- EXTRAHIERTER TEXT -

==================================================

Die geplanten EU-Regulierungen des Finanzsektors killen den Kapitalmarkt - davor warnt die Rating-Agentur Moody's. Brandbrief an die EU-Kommission: Wenn die Maßnahmen so in Kraft träten wie geplant, „werden sie den Zugang europäischer Länder und Unternehmen zum Kapitalmarkt zum Erliegen bringen“ und außerdem „die Volatilität auf den europäischen Kreditmärkten erhöhen“
Die Ratingagentur Moody’s wehrt sich nach Informationen der Tageszeitung „Die Welt“ (Montagausgabe) gegen die Zügel, die die Europäische Kommission ihr und der Branche anlegen will. In einem Brandbrief an den polnischen Finanzminister Jan Vincent-Rostowski, den amtierenden Vorsitzenden des Rats der europäischen Finanzminister, warnt Moody’s vor gravierenden Folgen der geplanten Regulierung.
Wenn die Maßnahmen so in Kraft träten wie geplant, „werden sie den Zugang europäischer Länder und Unternehmen zum Kapitalmarkt zum Erliegen bringen“ und außerdem „die Volatilität auf den europäischen Kreditmärkten erhöhen“, heißt es in dem Schreiben, das auf den 31. Oktober datiert ist. Das Schreiben liegt der „Welt“ vor. Vincent-Rostowskis Sprecherin bestätigte der Zeitung, der Minister habe den Brief am 2. November erhalten.
Dass das Schreiben an die polnische Ratspräsidentschaft geht, zeigt: Die Atmosphäre zwischen der Kommission und den Ratingagenturen ist empfindlich gestört. Unterzeichnet von Moody’s-Präsident Michel Madelain ist der Brief in Kopie adressiert an alle europäischen Finanzminister, an die zuständigen Mitglieder der EU-Kommission und den Ratspräsidenten Herman van Rompuy.
„Wir haben den Brief an den Rat der Finanzminister vor allem geschrieben, weil die Qualität des Dialogs mit der Kommission dürftig ist“, sagte Moody’s-Europachef Frederic Drevon der „Welt“. Gemeint ist der zuständige Binnenmarktkommissar Michel Barnier. Sein Entwurf ist noch gar nicht offiziell veröffentlicht, hat die Branche in seiner Schärfe aber schon überrascht. „Manche der Maßnahmen würden den Ratingagenturen die Möglichkeit rauben, ihre eigene Meinung zu sagen“, sagte Drevon.

==================================================

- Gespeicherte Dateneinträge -

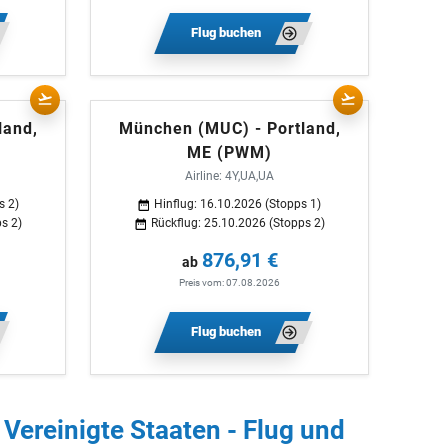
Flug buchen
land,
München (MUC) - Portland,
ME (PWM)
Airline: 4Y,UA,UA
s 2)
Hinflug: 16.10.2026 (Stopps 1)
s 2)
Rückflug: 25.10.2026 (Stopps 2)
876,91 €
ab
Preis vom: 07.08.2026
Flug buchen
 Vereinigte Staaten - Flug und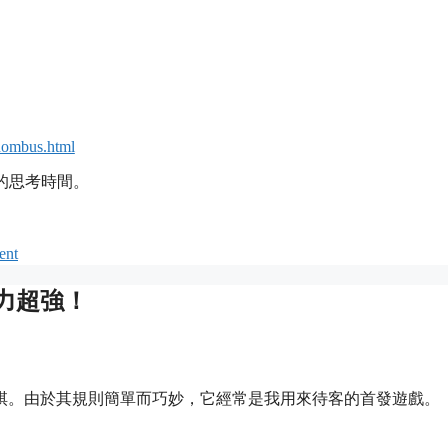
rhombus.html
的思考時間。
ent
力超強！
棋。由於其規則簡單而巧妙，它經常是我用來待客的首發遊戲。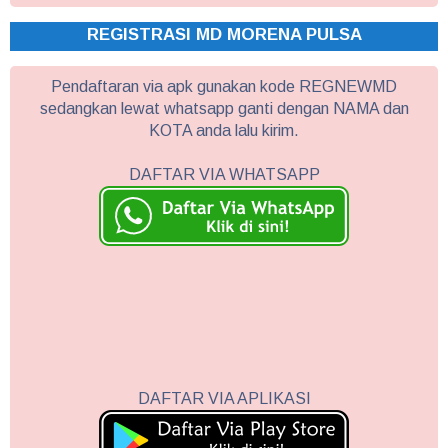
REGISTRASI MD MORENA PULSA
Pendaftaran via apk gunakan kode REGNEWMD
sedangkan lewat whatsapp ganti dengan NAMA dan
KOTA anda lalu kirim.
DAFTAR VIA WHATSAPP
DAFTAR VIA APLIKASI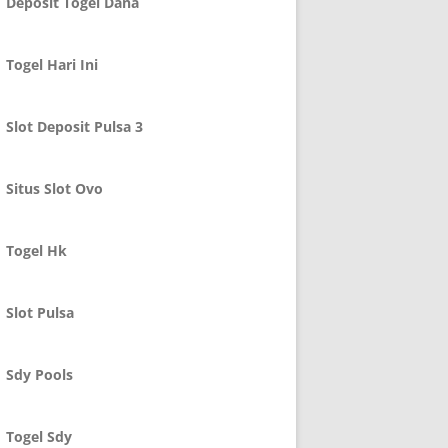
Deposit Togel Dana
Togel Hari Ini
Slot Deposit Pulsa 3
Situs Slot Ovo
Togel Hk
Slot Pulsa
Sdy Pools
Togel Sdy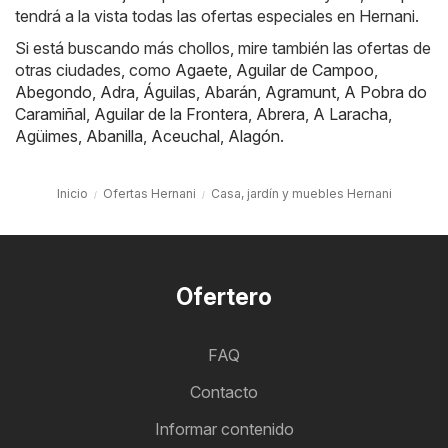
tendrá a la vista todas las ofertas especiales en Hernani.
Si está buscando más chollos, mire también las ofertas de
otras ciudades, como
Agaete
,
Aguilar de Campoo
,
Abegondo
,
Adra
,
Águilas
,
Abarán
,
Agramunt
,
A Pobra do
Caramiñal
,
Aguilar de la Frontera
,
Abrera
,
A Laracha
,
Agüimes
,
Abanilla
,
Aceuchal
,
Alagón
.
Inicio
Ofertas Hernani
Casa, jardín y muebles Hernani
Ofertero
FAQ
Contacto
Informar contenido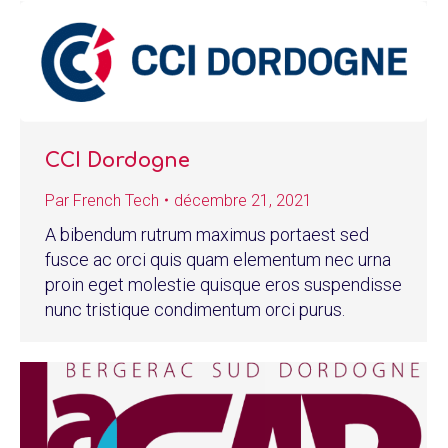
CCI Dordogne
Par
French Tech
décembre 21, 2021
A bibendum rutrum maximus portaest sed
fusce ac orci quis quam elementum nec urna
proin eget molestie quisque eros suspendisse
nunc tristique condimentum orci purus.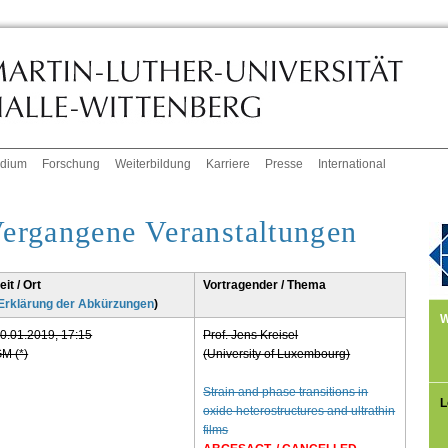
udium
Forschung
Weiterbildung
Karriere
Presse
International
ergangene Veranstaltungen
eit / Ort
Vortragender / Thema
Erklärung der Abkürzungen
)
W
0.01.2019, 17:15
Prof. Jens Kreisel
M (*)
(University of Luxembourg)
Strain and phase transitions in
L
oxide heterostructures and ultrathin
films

==================================================

- AUFGABE 1 -
Entnehmen Sie dem Artikel über den Brief von Moody's den Abschnitt, der mit "Die geplanten EU-Regulierungen" beginnt und bis einschließlich "der geplanten Regulierung." reicht.
- AUFGABE 2 -
An welchem Tag hat der polnische Finanzminister laut dem Artikel über den Brief von Moody's das Schreiben erhalten?

- ANTWORT 1 -
Die geplanten EU-Regulierungen des Finanzsektors killen den Kapitalmarkt - davor warnt die Rating-Agentur Moody's. Brandbrief an die EU-Kommission: Wenn die Maßnahmen so in Kraft träten wie geplant, „werden sie den Zugang europäischer Länder und Unternehmen zum Kapitalmarkt zum Erliegen bringen“ und außerdem „die Volatilität auf den europäischen Kreditmärkten erhöhen“
Die Ratingagentur Moody’s wehrt sich nach Informationen der Tageszeitung „Die Welt“ (Montagausgabe) gegen die Zügel, die die Europäische Kommission ihr und der Branche anlegen will. In einem Brandbrief an den polnischen Finanzminister Jan Vincent-Rostowski, den amtierenden Vorsitzenden des Rats der europäischen Finanzminister, warnt Moody’s vor gravierenden Folgen der geplanten Regulierung.

- ANTWORT 2 -
Am 2. November.